Dit werd zichtbaar in de dagelijks terugkerende intimiderende rondgang van de medische staf. Onder doodse stilte „schrijdt de stoet van bed tot bed; een korte blik hier, daar even tasten, wat verder een uitvoeriger onderzoek, een gefluisterde beslissing, of met plotselinge stemverheffing een demonstratie voor de studenten; de patiënt voelt zich aangeraakt door een macht die, ware het God-gelijk, leven en dood in handen heeft.”

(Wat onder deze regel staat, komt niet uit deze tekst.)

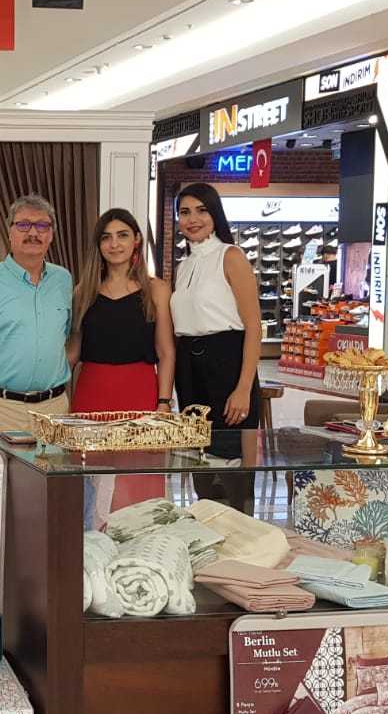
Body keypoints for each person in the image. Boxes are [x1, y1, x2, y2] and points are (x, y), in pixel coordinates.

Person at [170, 183, 263, 511]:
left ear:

Het centrum van de nieuwe geneeskunde verschoof nu van de thuissituatie naar het ziekenhuis. Daar werden voormalige rivalen nu opeens collega's, wat een einde leek te maken aan de onderlinge concurrentie. Intussen ging het beter met de gezondheid van de Nederlandse bevolking. De nieuwe denkpatronen en hygiënische voorzieningen begonnen hun weerslag te krijgen op de man in de straat, al kwam het nog regelmatig voor dat de wc en douche als opslagkamer of bezemkast werden gebruikt.

Auto
Het werd druk binnen de medische professie. Het aantal artsen steeg, niet alleen doordat er meer gebruikgemaakt werd van de geboden medische voorzieningen, maar ook doordat de functie van medicus aantrekkelijk was geworden. In de menigte van artsen was het de kunst het hoofd boven water te houden. De slimste manier om dit te doen was het aanzien bij de mensen te verhogen, en er zodoende voor te zorgen uitgekozen te worden als behandelend geneesheer.

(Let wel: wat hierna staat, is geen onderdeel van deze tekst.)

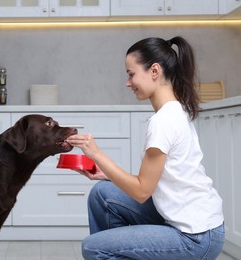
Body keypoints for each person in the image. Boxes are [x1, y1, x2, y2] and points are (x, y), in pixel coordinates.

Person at [66, 36, 225, 259]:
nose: (128, 82)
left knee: (93, 247)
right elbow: (157, 182)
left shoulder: (163, 122)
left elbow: (142, 192)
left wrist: (95, 153)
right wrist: (107, 174)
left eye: (131, 74)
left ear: (154, 71)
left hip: (195, 237)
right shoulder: (173, 111)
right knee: (103, 194)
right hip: (197, 225)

Niet voor niets was er onder medici een opvallend enthousiasme voor de invoering van de auto. Geen andere beroepsgroep ontwikkelde ook een eigen organisatie voor het afsluiten van autoverzekeringen. Uiteraard kon de arts zich altijd beroepen op de gemakken van de auto voor zijn praktijkvoering. Onderlinge concurrentie bleef echter een belangrijke rol te spelen. „Nu reeds heeft de auto een onaangename eigenschap voor den niet-bezitter en wel die, dat ze als reclamemiddel werkt voor zijn concurrent!”, betoogde een waarschijnlijk niet-autobezitter in het blad Vox Medicorum in 1913. Voor status moest trouwens wel een flinke duit betaald worden. De toenmalige auto's reden een op twee en een liter 'autospirit' kostte 164 cent.

Leven en dood
Expansieve technische groei kenmerkt de geneeskunde sinds de Tweede Wereldoorlog. De toename van technische mogelijkheden is enorm. Dit heeft de mensen kritisch en keuzebewust gemaakt. Natuurlijk heeft dat afbreuk gedaan aan de bovenmenselijke trekken die de figuur van de medicus kreeg toegedicht. Daarnaast heeft zijn positie te lijden onder de opkomst van paramedische beroepsgroepen, zoals fysiotherapeuten en logopedisten.

De arts van nu is niet meer de heroïsche eenling die aan het ziekbed vecht voor het leven van zijn patiënt, maar zijn goede werken zijn als het ware minder zichtbaar geworden in het gekrioel van witte jassen om hem heen. Het is echter nog maar de vraag of de hooggespannen verwachtingen ten opzichte van de medicus ooit de wereld uit zullen gaan zolang de geneeskunde zich nog bezighoudt met kwesties van leven en dood. Zolang zullen waarschijnlijk ook rangen, standen en status de geschiedenis van de medische professie kleuren.

Deze vier boeken geven, elk met een eigen insteek, een helder overzicht van de onderzochte periode en zijn daarom het lezen waard. Rest nog de vraag wat een instelling brengt tot het laten beschrijven van de eigen geschiedenis. Misschien het feit dat weinig dingen meer statusverhogend zijn dan een proeve van eeuwenoude historie?